When does "freshness" end? Maybe at first unification, maybe earlier, maybe later. It's vague. Consider the "Law of Fresh" from The Reasoned Schemer: "If x is fresh, then (≡ v x) succeeds and associates x with v."

If the variable name designates a nonempty cell (it represents the topmost node of a nonemtpy term), one talks about a bound variable or an instantiated variable or one says that the variable is bound to a term (note the direction: not term is bound to a variable).

The predicates var(X) and nonvar(X)

When you ask var(X) you are actually asking whether the variable name X currently (at query time, a non-logical concept) designates an empty cell.

The predicate would be less confusing if named unbound(X).

If the text within the parentheses of the var(.) call is not a variable name, the answer is immediately false. The compiler should warn about a call that always fails when it sees source text like var(foo).
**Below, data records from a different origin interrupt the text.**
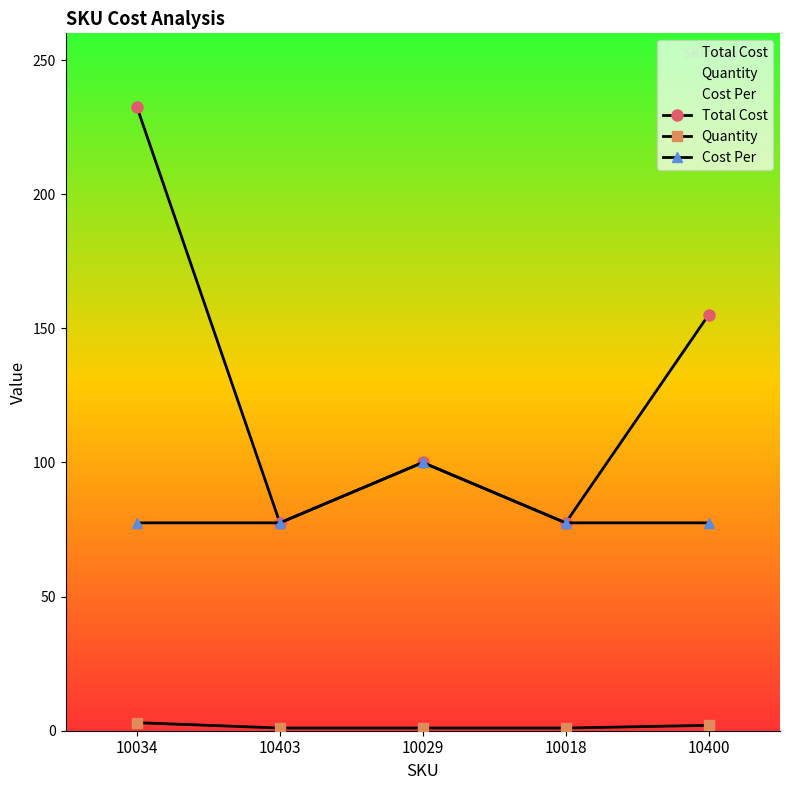

What is the sum of all Cost Per values?

410.0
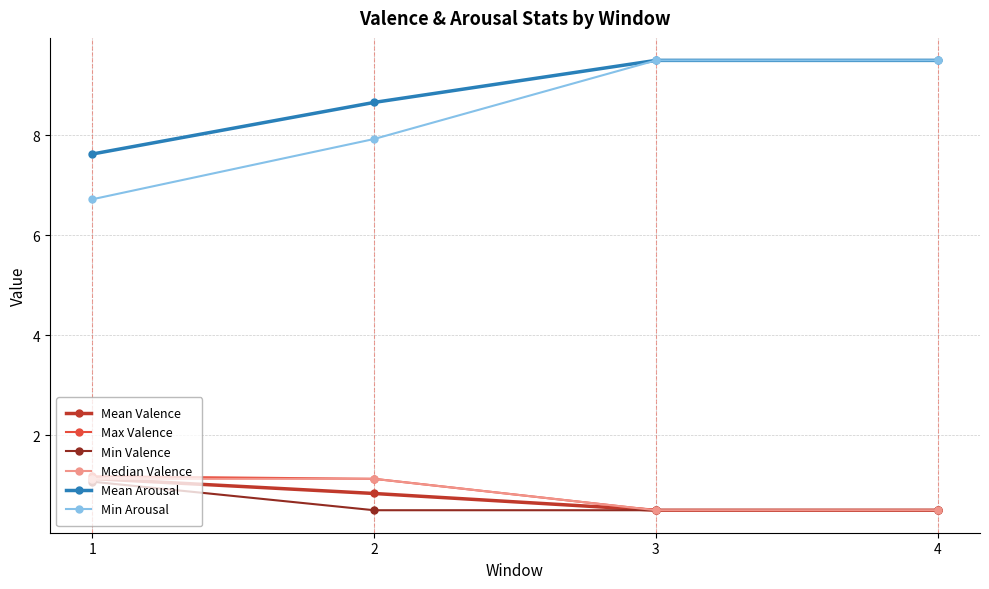

Reading left to right, transcribe all the data shown in this chart.

Mean Valence: 1.1	0.8	0.5	0.5
Max Valence: 1.2	1.1	0.5	0.5
Min Valence: 1.1	0.5	0.5	0.5
Median Valence: 1.1	1.1	0.5	0.5
Mean Arousal: 7.6	8.7	9.5	9.5
Min Arousal: 6.7	7.9	9.5	9.5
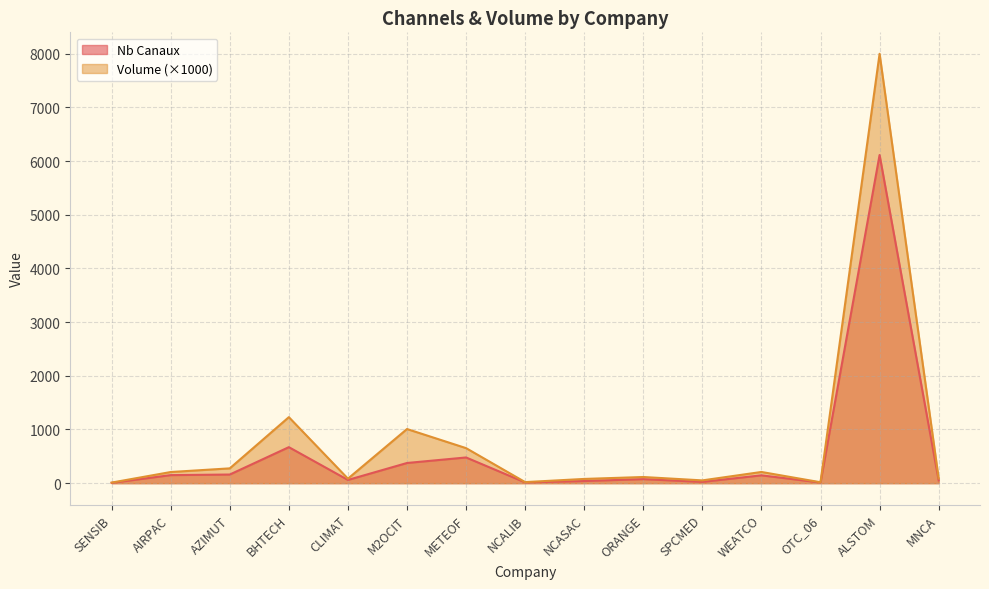

What is the sum of all Nb Canaux values?

8380.0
Due to the fact that an empty cell can be filled, but not unfilled, if var(X) succeeds at computation step t, it may fail at step t+n. Conversely, if it fails at computation step t, it will keep failing at step t+n.
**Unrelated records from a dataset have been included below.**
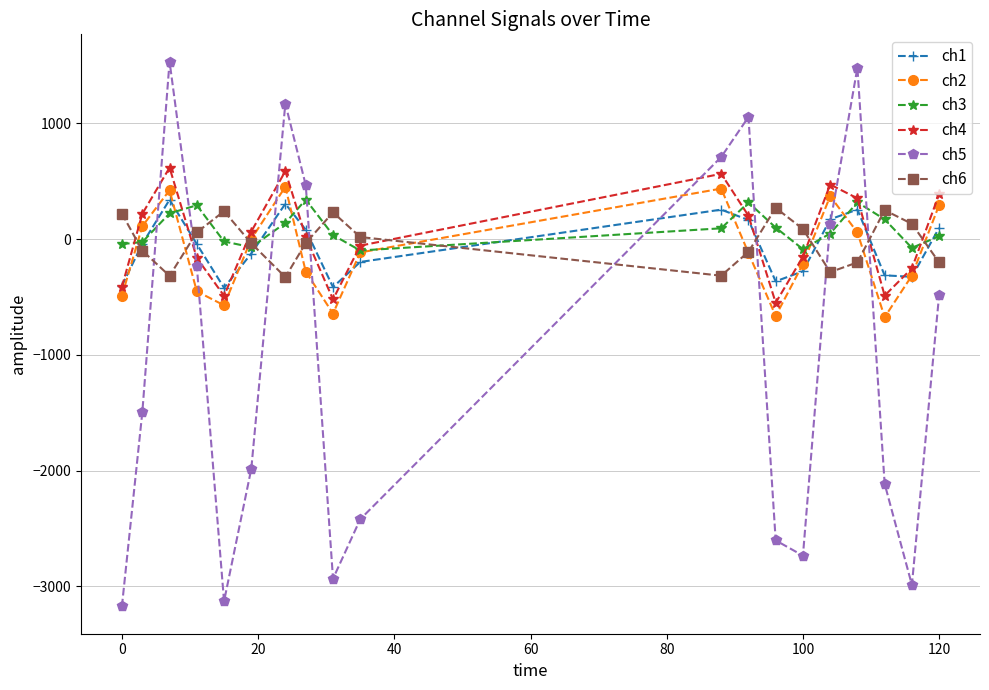

What is the value of the ch6 point at the 16th from the left?

-201.3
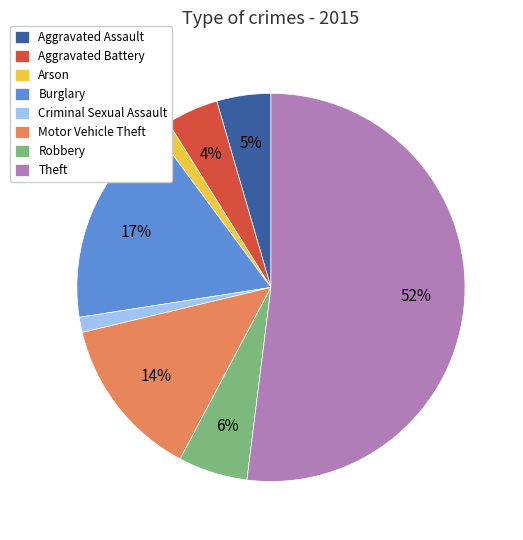

Combined, do Criminal Sexual Assault and Aggravated Assault account for over 50%?

No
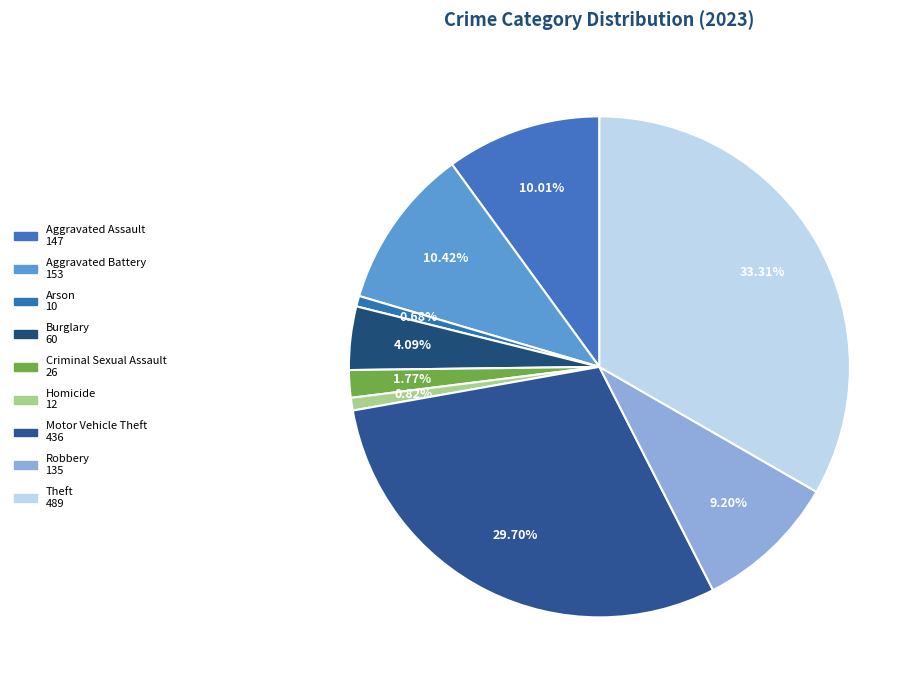

How many slices are in this pie chart?

9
Similarly, when you ask nonvar(X) you are actually asking whether the variable name X currently designates anything other than an empty cell. This is the complement of var(X): exactly one of var(X) or nonvar(X) is true for any X.

Again, if the text within the parentheses of the nonvar(.) call is not a variable name, the answer is immediately true.

"Free variables"

The definition given by the SWI-Prolog reference manual for var/1 uses the adjective free, which is something else entirely and should not be used: a variable is free in a formula (of logic or a lambda expression) if it is not bound in a quantifier (or a lambda prefix) closing over the formula (making the formula not well-formed).

On the other hand, the Mercury language indeed uses the adjectives "free" and "bound"

Insts, modes, and mode definitions:

if the node is “free”, then the corresponding node in the term (if any) is a free variable that does not share with any other variable (we call such variables distinct);

if the node is “bound”, then the corresponding node in the term (if any) is a function symbol.